= Portable object (computing) =

Object in distributed programming

In distributed programming, a portable object is an object which can be accessed through a normal method call while possibly residing in memory on another computer. It is portable in the sense that it moves from machine to machine, irrespective of operating system or computer architecture. This mobility is the end goal of many remote procedure call systems.

An advantage of portable objects is that they are easy to use and expressive, allowing programmers to be completely unaware that objects reside in other locations. Detractors cite this as a fault, as some programmers will not expect network-related errors or the unbounded nondeterminism associated with large networks.

···

* Goal
In the portable-object passage, in what sense is a portable object called portable?

* Extracted data
···

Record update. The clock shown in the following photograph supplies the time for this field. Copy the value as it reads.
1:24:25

···

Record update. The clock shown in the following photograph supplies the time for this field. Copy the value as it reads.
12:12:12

···

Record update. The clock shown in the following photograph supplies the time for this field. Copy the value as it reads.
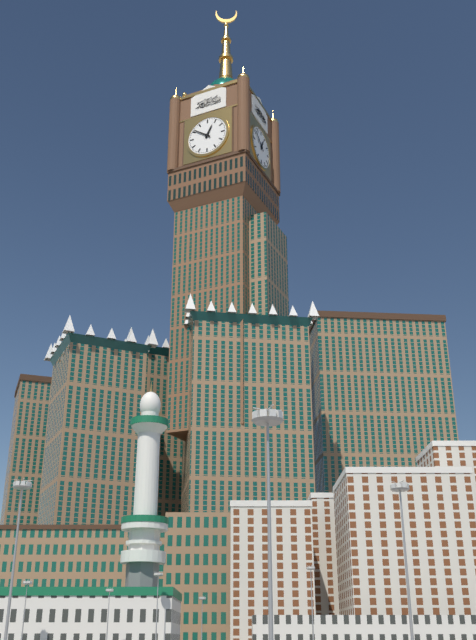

···

* Output of the exercise
It moves from machine to machine, irrespective of operating system or computer architecture.